500,000 Fortinet account credentials linked to SSL-VPN devices have been leaked online in another blow to the company. The leaked data, which was found on several sites, (including for free on the Russian forum Groove and hacking forum Ramp), has been linked to a previous vulnerability that was exposed in May 2019.
According to a statement from Fortinet, 87,000 credentials were originally unpatched against FG-IR-18-384 / CVE-2018-13379 and have since been patched. However, if users have not changed their passwords, then it is highly likely that their accounts are still compromised.

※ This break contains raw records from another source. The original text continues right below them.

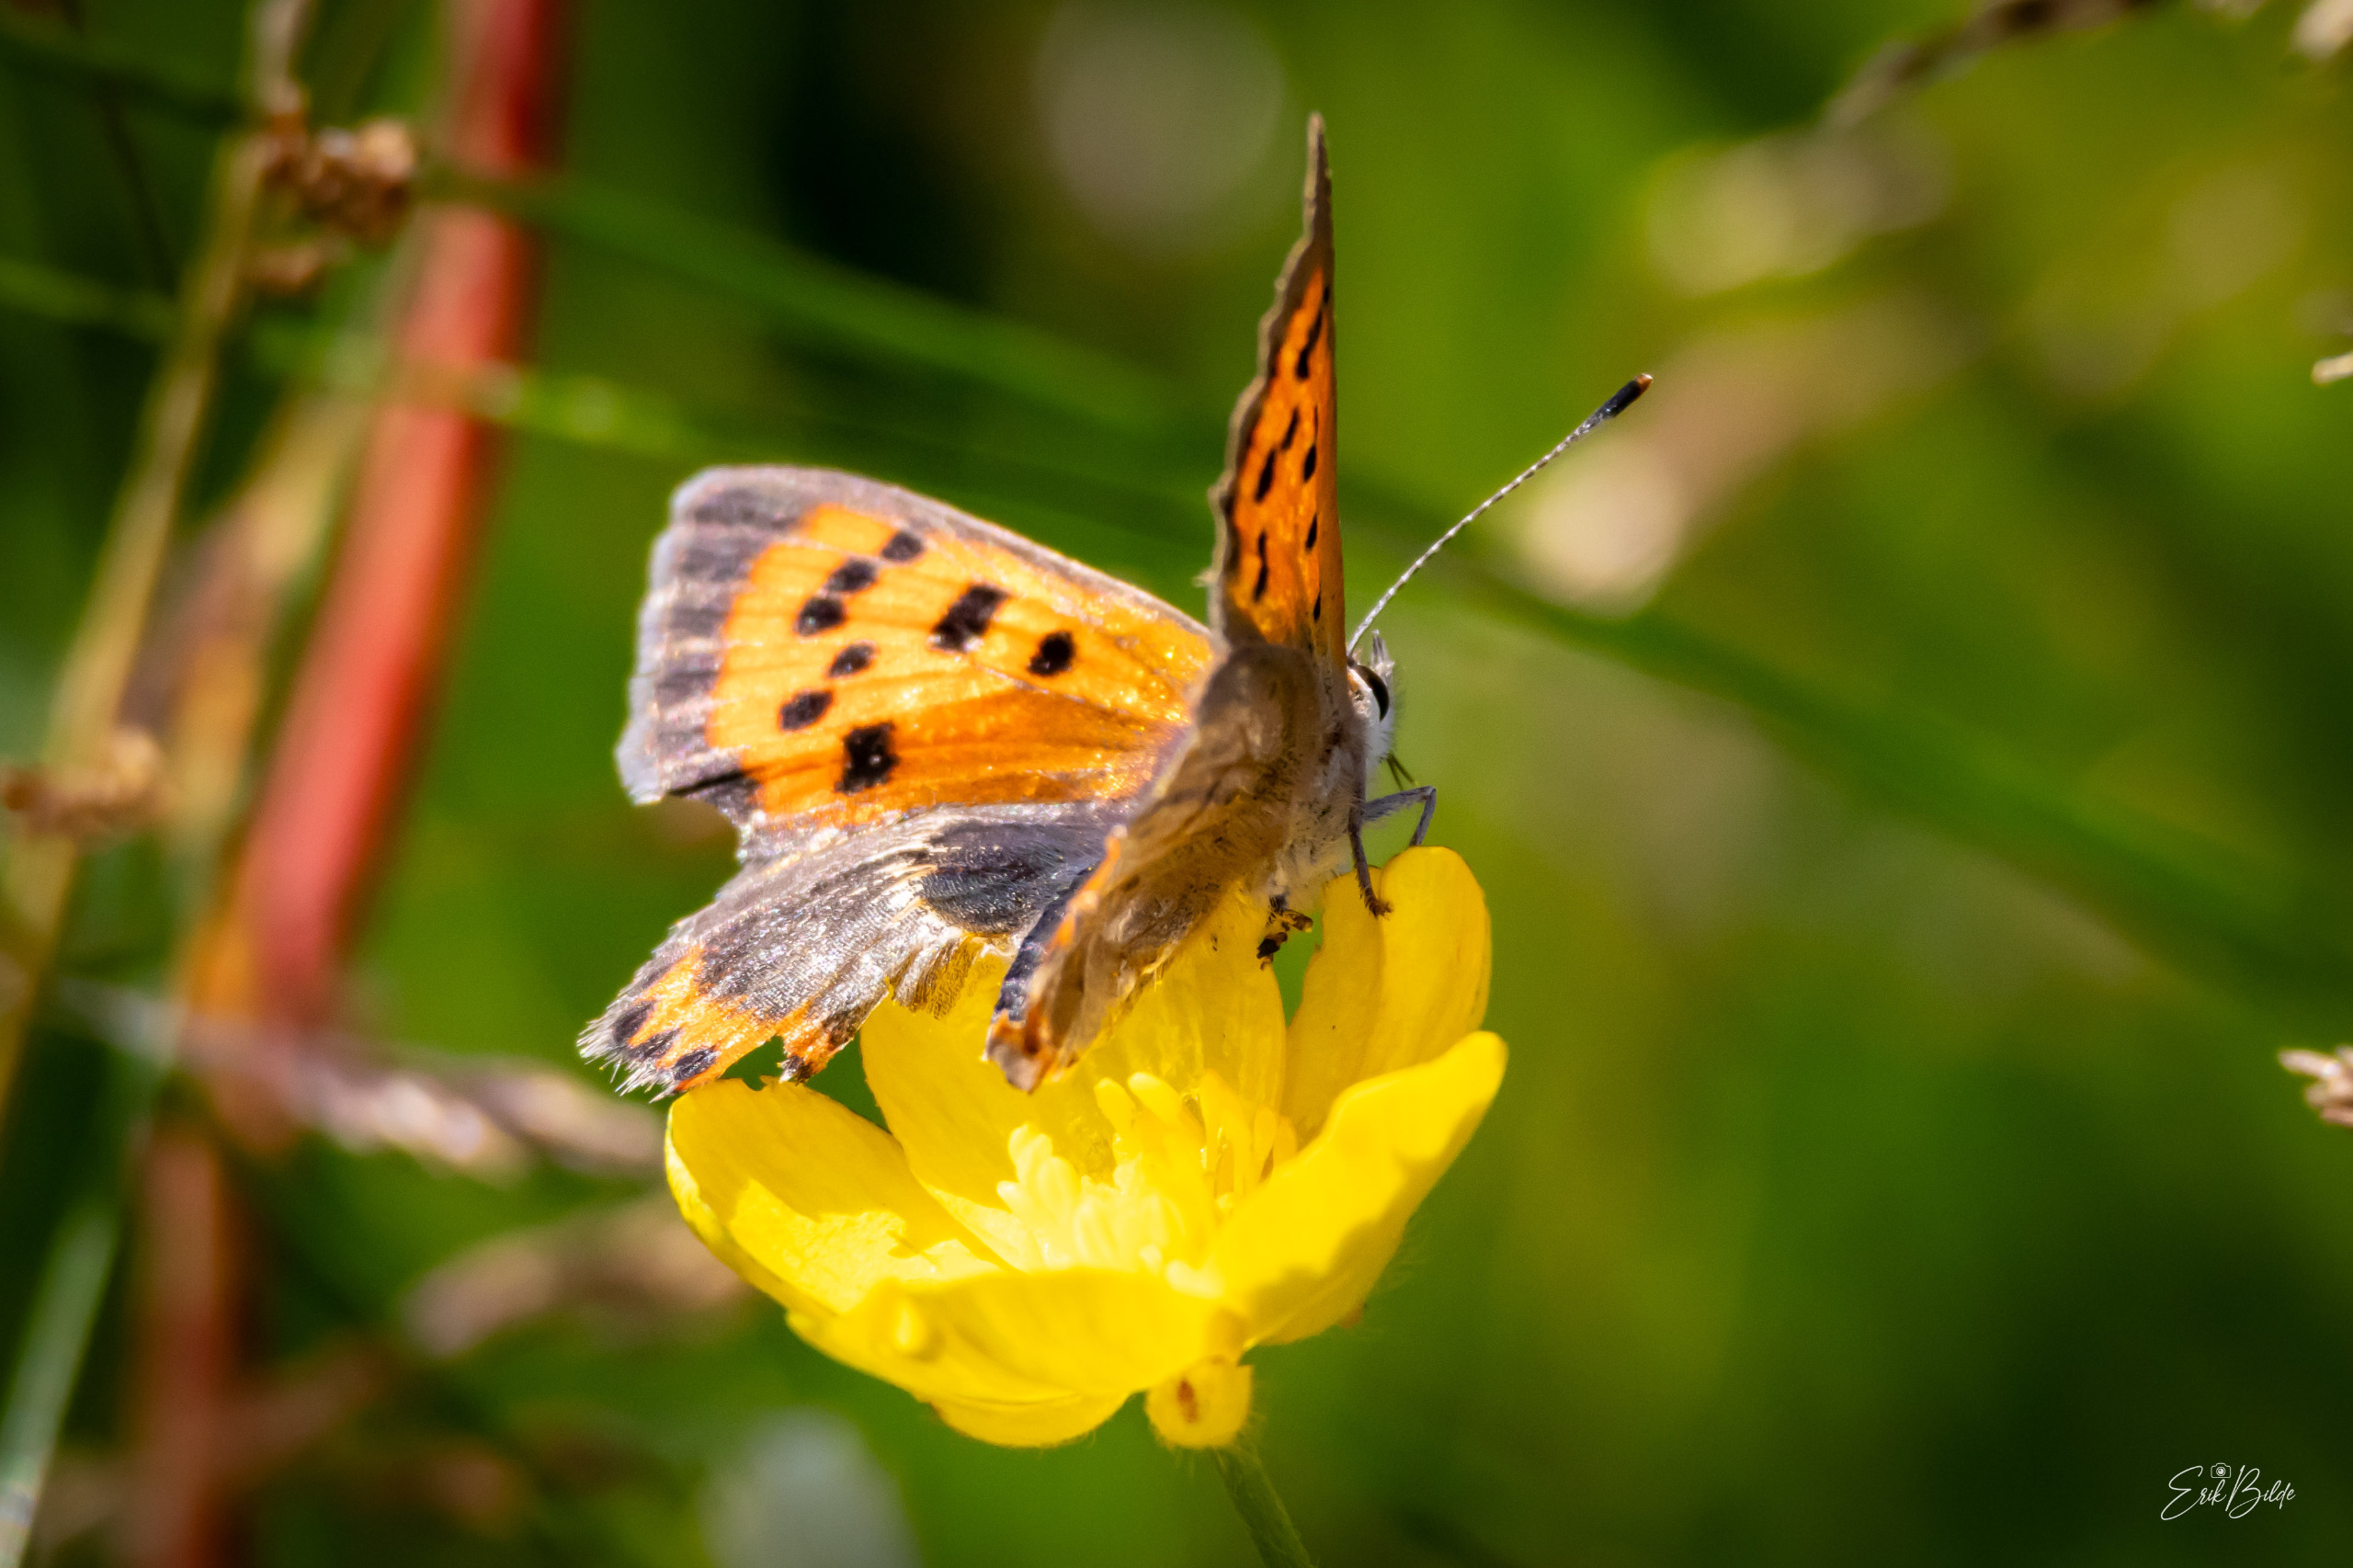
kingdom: Animalia
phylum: Arthropoda
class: Insecta
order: Lepidoptera
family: Lycaenidae
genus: Lycaena
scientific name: Lycaena phlaeas
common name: Lille ildfugl
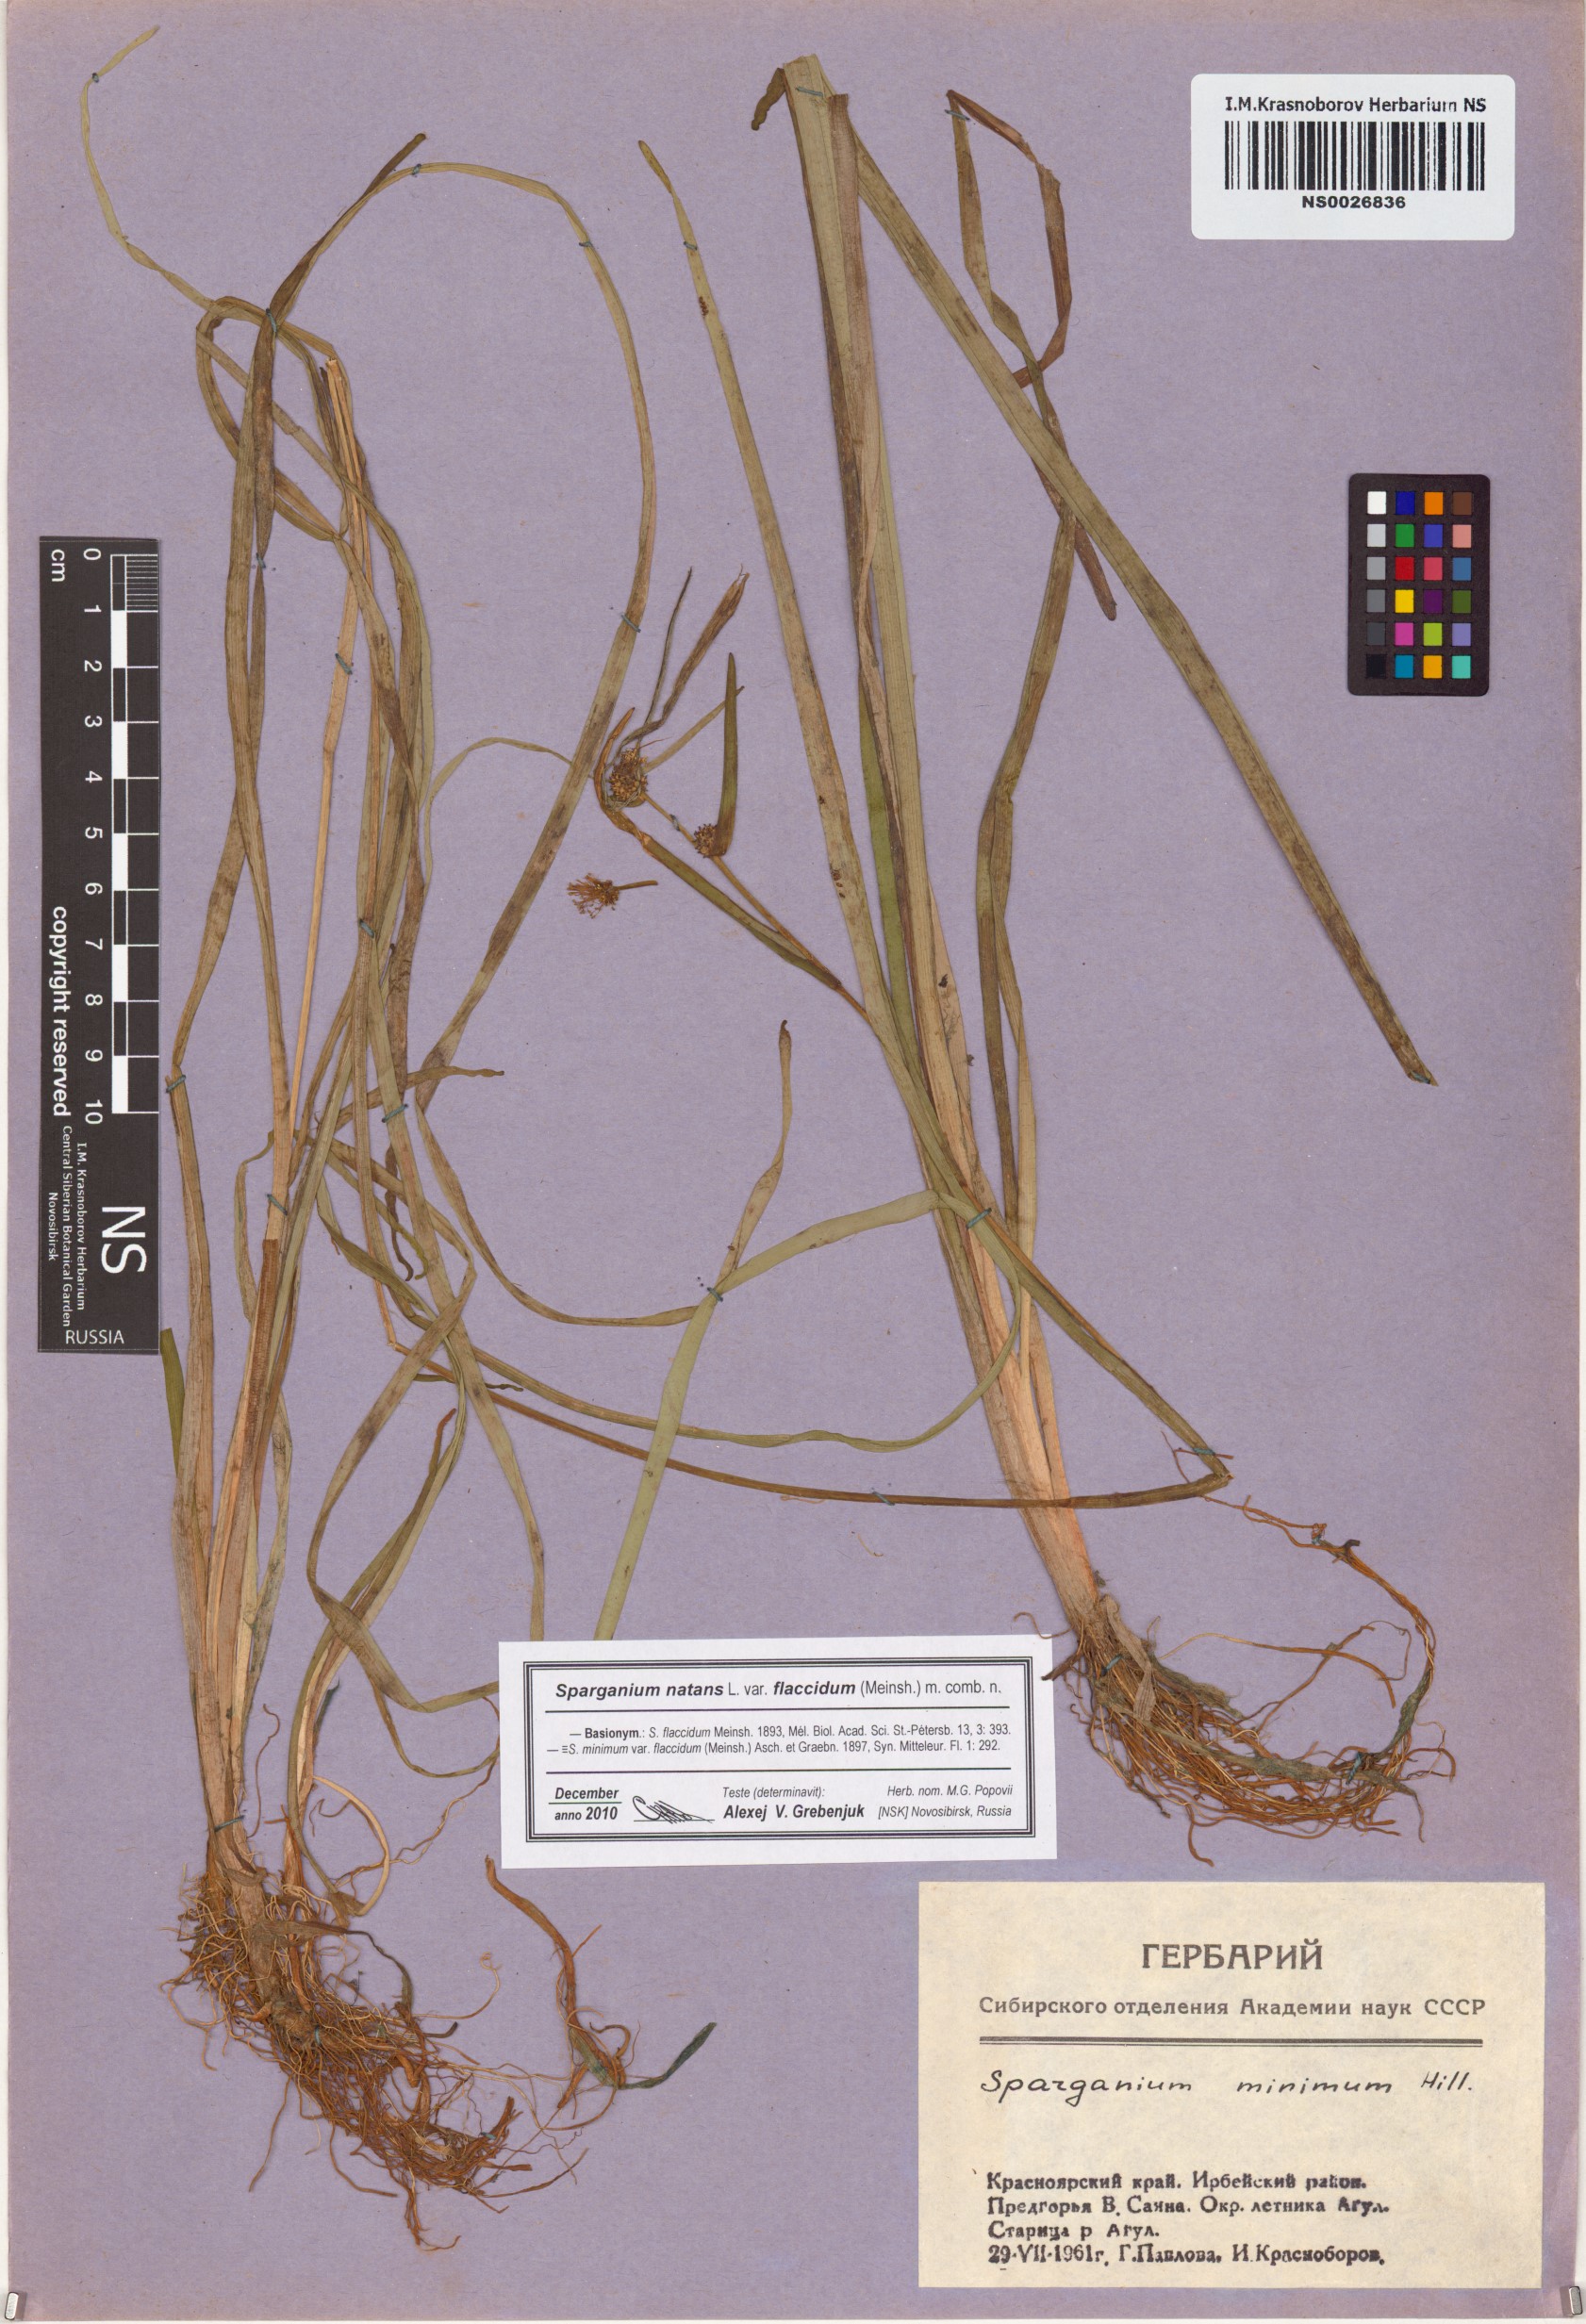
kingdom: Plantae
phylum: Tracheophyta
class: Liliopsida
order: Poales
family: Typhaceae
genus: Sparganium
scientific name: Sparganium natans
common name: Least bur-reed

Now, it seems that many more account credentials have been scraped than originally thought. A report from BleepingComputer suggests that approximately 500,000 users have been affected with stolen logins from almost 13,000 SSL-VPN devices.
What is Fortinet?
Fortinet is a company that provides cybersecurity solutions to corporations around the world. Some of the software it provides includes firewalls, intrusion detection and prevention, and VPN services.
Given that many organizations around the world use Fortinet solutions, including its SSL-VPN devices, this latest breach directly affects their security.
How did the Fortinet breach happen?
As highlighted in the Fortinet statement, this new breach is linked to a previous security risk that was revealed in 2019. This vulnerability allowed cybercriminals to gain access to system files that contain usernames and passwords.
How has Fortinet responded to the leak?
Fortinet initially responded to the vulnerability in 2019 by resolving it and encouraging users to upgrade their SSL-VPN devices to ensure that they are running on the most recent releases.
In light of this recent leak, Fortinet has urged all users that were using devices on older versions that were affected (including FortiOS 6.0.0 -6.0.4, 5.6.3- 5.6.7, and 5.4.6-5.4.12) to disable their VPNs and immediately upgrade their software.
As well as this, it is recommended that organizations reset all login credentials and set up two-factor authentication for logins to ensure that breaches are prevented in the future.